As mentioned earlier, Intel has been making noises about improving network I/O on PC servers. Today, at IDF, they released a few details on their plans. Apparently the presentation itself was good, but their web documentation is slim on details. Lennert Buytenhek summarized the important details, centering on the threading improvements:
[…] Rather than providing multiple hardware contexts in a processor like Hyper-Threading (HT) Technology from Intel, a single hardware context contains the network stack with multiple software-controlled threads. When a packet thread triggers a memory event a scheduler within the network stack selects an alternate packet thread and loads the CPU execution pipeline. Porcessing continues in the shadow of a memory access. […] Stall conditions, triggered by requests to slow memory devices, are nearly eliminated.
This isn’t exactly like the IXP2800, but there are some distinct similarities. In essence, it looks like Intel wants to provide the OS with the ability to task-switch on cache misses. I’m not sure that current OSes can switch threads much faster then the CPU can handle a cache miss, so this will be interesting to follow. I suspect that you could switch fast enough if you don’t touch the TLB or most of the CPU mode bits.
Intel also points out that with 10 GbE, just mitigating the effect of cache misses by processing multiple packets in parallel isn’t enough–packets actually arrive faster then the computer can fetch data from main memory–with 64 byte packets at 10 Gbps, a new packet arrives every 51.2 ns, which isn’t even long enough for a single main-memory access.
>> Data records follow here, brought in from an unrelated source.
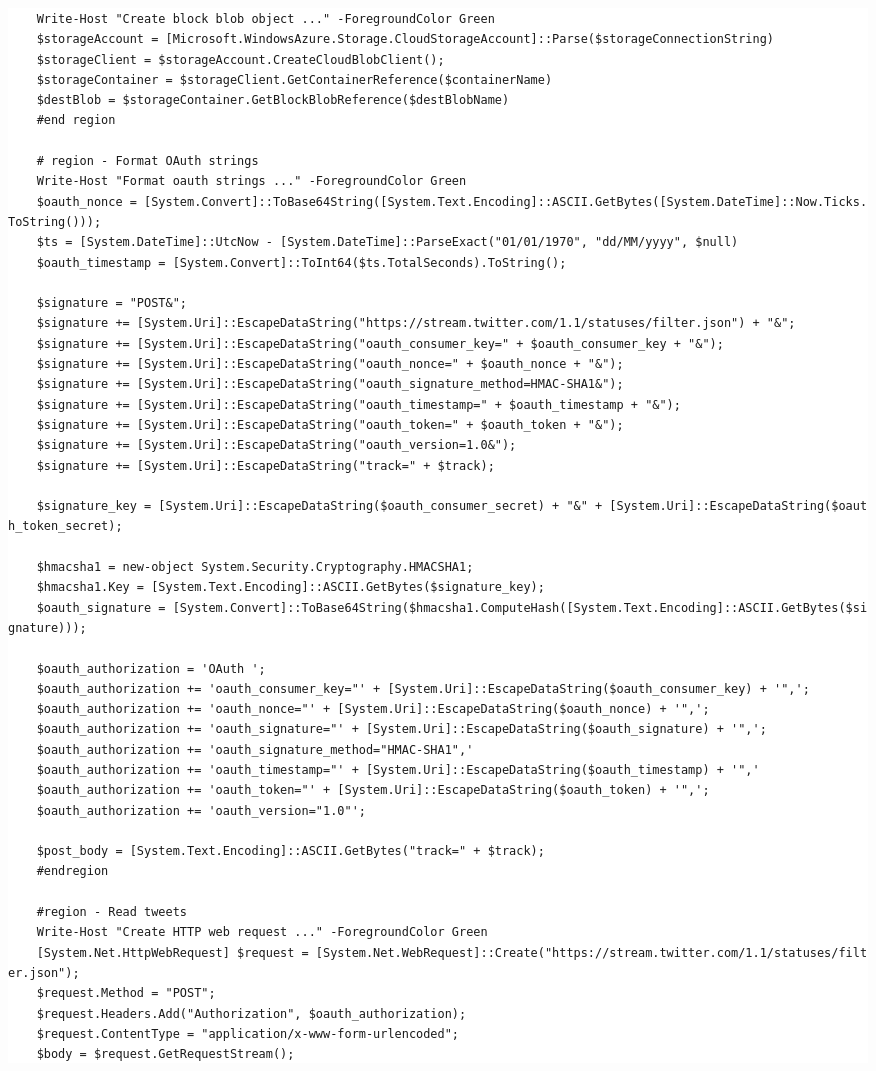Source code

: 		Write-Host "Create block blob object ..." -ForegroundColor Green
		$storageAccount = [Microsoft.WindowsAzure.Storage.CloudStorageAccount]::Parse($storageConnectionString)
		$storageClient = $storageAccount.CreateCloudBlobClient();
		$storageContainer = $storageClient.GetContainerReference($containerName)
		$destBlob = $storageContainer.GetBlockBlobReference($destBlobName)
		#end region

		# region - Format OAuth strings
		Write-Host "Format oauth strings ..." -ForegroundColor Green
		$oauth_nonce = [System.Convert]::ToBase64String([System.Text.Encoding]::ASCII.GetBytes([System.DateTime]::Now.Ticks.ToString()));
		$ts = [System.DateTime]::UtcNow - [System.DateTime]::ParseExact("01/01/1970", "dd/MM/yyyy", $null)
		$oauth_timestamp = [System.Convert]::ToInt64($ts.TotalSeconds).ToString();

		$signature = "POST&";
		$signature += [System.Uri]::EscapeDataString("https://stream.twitter.com/1.1/statuses/filter.json") + "&";
		$signature += [System.Uri]::EscapeDataString("oauth_consumer_key=" + $oauth_consumer_key + "&");
		$signature += [System.Uri]::EscapeDataString("oauth_nonce=" + $oauth_nonce + "&");
		$signature += [System.Uri]::EscapeDataString("oauth_signature_method=HMAC-SHA1&");
		$signature += [System.Uri]::EscapeDataString("oauth_timestamp=" + $oauth_timestamp + "&");
		$signature += [System.Uri]::EscapeDataString("oauth_token=" + $oauth_token + "&");
		$signature += [System.Uri]::EscapeDataString("oauth_version=1.0&");
		$signature += [System.Uri]::EscapeDataString("track=" + $track);

		$signature_key = [System.Uri]::EscapeDataString($oauth_consumer_secret) + "&" + [System.Uri]::EscapeDataString($oauth_token_secret);

		$hmacsha1 = new-object System.Security.Cryptography.HMACSHA1;
		$hmacsha1.Key = [System.Text.Encoding]::ASCII.GetBytes($signature_key);
		$oauth_signature = [System.Convert]::ToBase64String($hmacsha1.ComputeHash([System.Text.Encoding]::ASCII.GetBytes($signature)));

		$oauth_authorization = 'OAuth ';
		$oauth_authorization += 'oauth_consumer_key="' + [System.Uri]::EscapeDataString($oauth_consumer_key) + '",';
		$oauth_authorization += 'oauth_nonce="' + [System.Uri]::EscapeDataString($oauth_nonce) + '",';
		$oauth_authorization += 'oauth_signature="' + [System.Uri]::EscapeDataString($oauth_signature) + '",';
		$oauth_authorization += 'oauth_signature_method="HMAC-SHA1",'
		$oauth_authorization += 'oauth_timestamp="' + [System.Uri]::EscapeDataString($oauth_timestamp) + '",'
		$oauth_authorization += 'oauth_token="' + [System.Uri]::EscapeDataString($oauth_token) + '",';
		$oauth_authorization += 'oauth_version="1.0"';

		$post_body = [System.Text.Encoding]::ASCII.GetBytes("track=" + $track);
		#endregion

		#region - Read tweets
		Write-Host "Create HTTP web request ..." -ForegroundColor Green
		[System.Net.HttpWebRequest] $request = [System.Net.WebRequest]::Create("https://stream.twitter.com/1.1/statuses/filter.json");
		$request.Method = "POST";
		$request.Headers.Add("Authorization", $oauth_authorization);
		$request.ContentType = "application/x-www-form-urlencoded";
		$body = $request.GetRequestStream();


[curl]: http://curl.haxx.se
[curl-download]: http://curl.haxx.se/download.html
[apache-hive-tutorial]: https://cwiki.apache.org/confluence/display/Hive/Tutorial
[twitter-streaming-api]: https://dev.twitter.com/docs/streaming-apis
[twitter-statuses-filter]: https://dev.twitter.com/docs/api/1.1/post/statuses/filter
[powershell-start]: http://technet.microsoft.com/library/hh847889.aspx
[powershell-install]: powershell-install-configure.md
[powershell-script]: http://technet.microsoft.com/library/ee176961.aspx
[hdinsight-provision]: hdinsight-provision-clusters.md
[hdinsight-get-started]: hdinsight-hadoop-linux-tutorial-get-started.md
[hdinsight-storage-powershell]: ../hdinsight-hadoop-use-blob-storage.md#powershell
[hdinsight-analyze-flight-delay-data]: hdinsight-analyze-flight-delay-data.md
[hdinsight-storage]: ../hdinsight-hadoop-use-blob-storage.md
[hdinsight-use-sqoop]: hdinsight-use-sqoop.md
[hdinsight-power-query]: hdinsight-connect-excel-power-query.md
[hdinsight-hive-odbc]: hdinsight-connect-excel-hive-ODBC-driver.md
[hdinsight-hbase-twitter-sentiment]: hdinsight-hbase-analyze-twitter-sentiment.md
According to Intel, normal packet processing requires 5 main memory reads. Intel’s fix for this is to add the ability to DMA directly into the CPU’s cache, and then add support for offloading memory copies onto the memory controller itself.
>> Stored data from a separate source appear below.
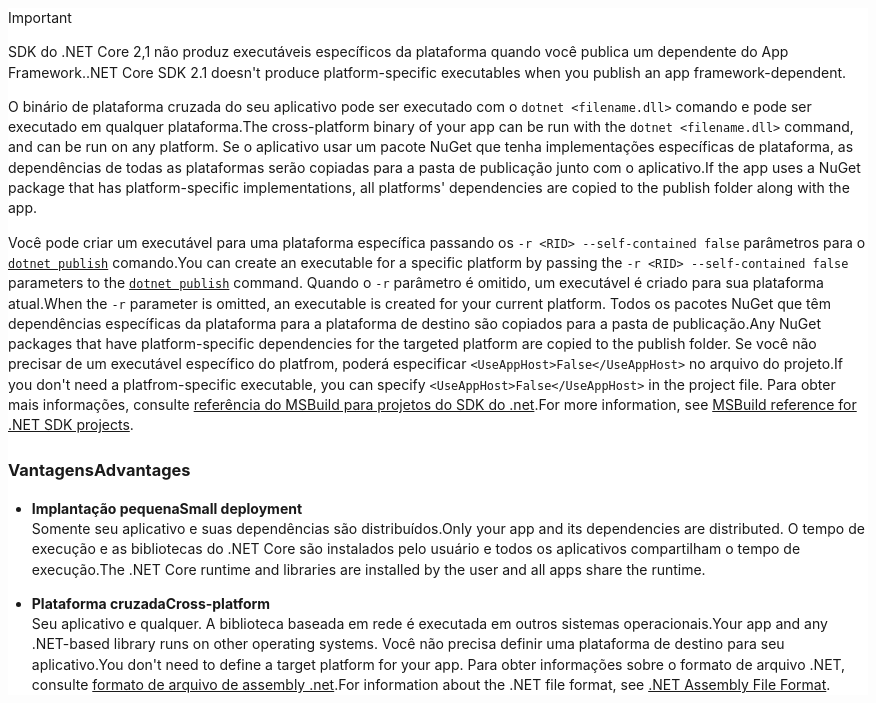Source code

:> [!IMPORTANT]
> <span data-ttu-id="0c87d-174">SDK do .NET Core 2,1 não produz executáveis específicos da plataforma quando você publica um dependente do App Framework.</span><span class="sxs-lookup"><span data-stu-id="0c87d-174">.NET Core SDK 2.1 doesn't produce platform-specific executables when you publish an app framework-dependent.</span></span>

<span data-ttu-id="0c87d-175">O binário de plataforma cruzada do seu aplicativo pode ser executado com o `dotnet <filename.dll>` comando e pode ser executado em qualquer plataforma.</span><span class="sxs-lookup"><span data-stu-id="0c87d-175">The cross-platform binary of your app can be run with the `dotnet <filename.dll>` command, and can be run on any platform.</span></span> <span data-ttu-id="0c87d-176">Se o aplicativo usar um pacote NuGet que tenha implementações específicas de plataforma, as dependências de todas as plataformas serão copiadas para a pasta de publicação junto com o aplicativo.</span><span class="sxs-lookup"><span data-stu-id="0c87d-176">If the app uses a NuGet package that has platform-specific implementations, all platforms' dependencies are copied to the publish folder along with the app.</span></span>

<span data-ttu-id="0c87d-177">Você pode criar um executável para uma plataforma específica passando os `-r <RID> --self-contained false` parâmetros para o [`dotnet publish`](../tools/dotnet-publish.md) comando.</span><span class="sxs-lookup"><span data-stu-id="0c87d-177">You can create an executable for a specific platform by passing the `-r <RID> --self-contained false` parameters to the [`dotnet publish`](../tools/dotnet-publish.md) command.</span></span> <span data-ttu-id="0c87d-178">Quando o `-r` parâmetro é omitido, um executável é criado para sua plataforma atual.</span><span class="sxs-lookup"><span data-stu-id="0c87d-178">When the `-r` parameter is omitted, an executable is created for your current platform.</span></span> <span data-ttu-id="0c87d-179">Todos os pacotes NuGet que têm dependências específicas da plataforma para a plataforma de destino são copiados para a pasta de publicação.</span><span class="sxs-lookup"><span data-stu-id="0c87d-179">Any NuGet packages that have platform-specific dependencies for the targeted platform are copied to the publish folder.</span></span> <span data-ttu-id="0c87d-180">Se você não precisar de um executável específico do platfrom, poderá especificar `<UseAppHost>False</UseAppHost>` no arquivo do projeto.</span><span class="sxs-lookup"><span data-stu-id="0c87d-180">If you don't need a platfrom-specific executable, you can specify `<UseAppHost>False</UseAppHost>` in the project file.</span></span> <span data-ttu-id="0c87d-181">Para obter mais informações, consulte [referência do MSBuild para projetos do SDK do .net](../project-sdk/msbuild-props.md#useapphost).</span><span class="sxs-lookup"><span data-stu-id="0c87d-181">For more information, see [MSBuild reference for .NET SDK projects](../project-sdk/msbuild-props.md#useapphost).</span></span>

### <a name="advantages"></a><span data-ttu-id="0c87d-182">Vantagens</span><span class="sxs-lookup"><span data-stu-id="0c87d-182">Advantages</span></span>

- <span data-ttu-id="0c87d-183">**Implantação pequena**</span><span class="sxs-lookup"><span data-stu-id="0c87d-183">**Small deployment**</span></span>\
<span data-ttu-id="0c87d-184">Somente seu aplicativo e suas dependências são distribuídos.</span><span class="sxs-lookup"><span data-stu-id="0c87d-184">Only your app and its dependencies are distributed.</span></span> <span data-ttu-id="0c87d-185">O tempo de execução e as bibliotecas do .NET Core são instalados pelo usuário e todos os aplicativos compartilham o tempo de execução.</span><span class="sxs-lookup"><span data-stu-id="0c87d-185">The .NET Core runtime and libraries are installed by the user and all apps share the runtime.</span></span>

- <span data-ttu-id="0c87d-186">**Plataforma cruzada**</span><span class="sxs-lookup"><span data-stu-id="0c87d-186">**Cross-platform**</span></span>\
<span data-ttu-id="0c87d-187">Seu aplicativo e qualquer. A biblioteca baseada em rede é executada em outros sistemas operacionais.</span><span class="sxs-lookup"><span data-stu-id="0c87d-187">Your app and any .NET-based library runs on other operating systems.</span></span> <span data-ttu-id="0c87d-188">Você não precisa definir uma plataforma de destino para seu aplicativo.</span><span class="sxs-lookup"><span data-stu-id="0c87d-188">You don't need to define a target platform for your app.</span></span> <span data-ttu-id="0c87d-189">Para obter informações sobre o formato de arquivo .NET, consulte [formato de arquivo de assembly .net](../../standard/assembly/file-format.md).</span><span class="sxs-lookup"><span data-stu-id="0c87d-189">For information about the .NET file format, see [.NET Assembly File Format](../../standard/assembly/file-format.md).</span></span>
While Intel is aiming at improving network performance, I suspect that other types of processing may see big improvements from the planned changes. Video compression, for instance, can have horrible cache performance; I saw a study a while back that showed P4s running a MPEG-2 codec were averaging one instruction every 5 cycles during part of the processing, or way under 10% of what the CPU is capable of. A video codec that could compress several macroblocks at once, switching between them on cache misses, could easily see big speed boosts.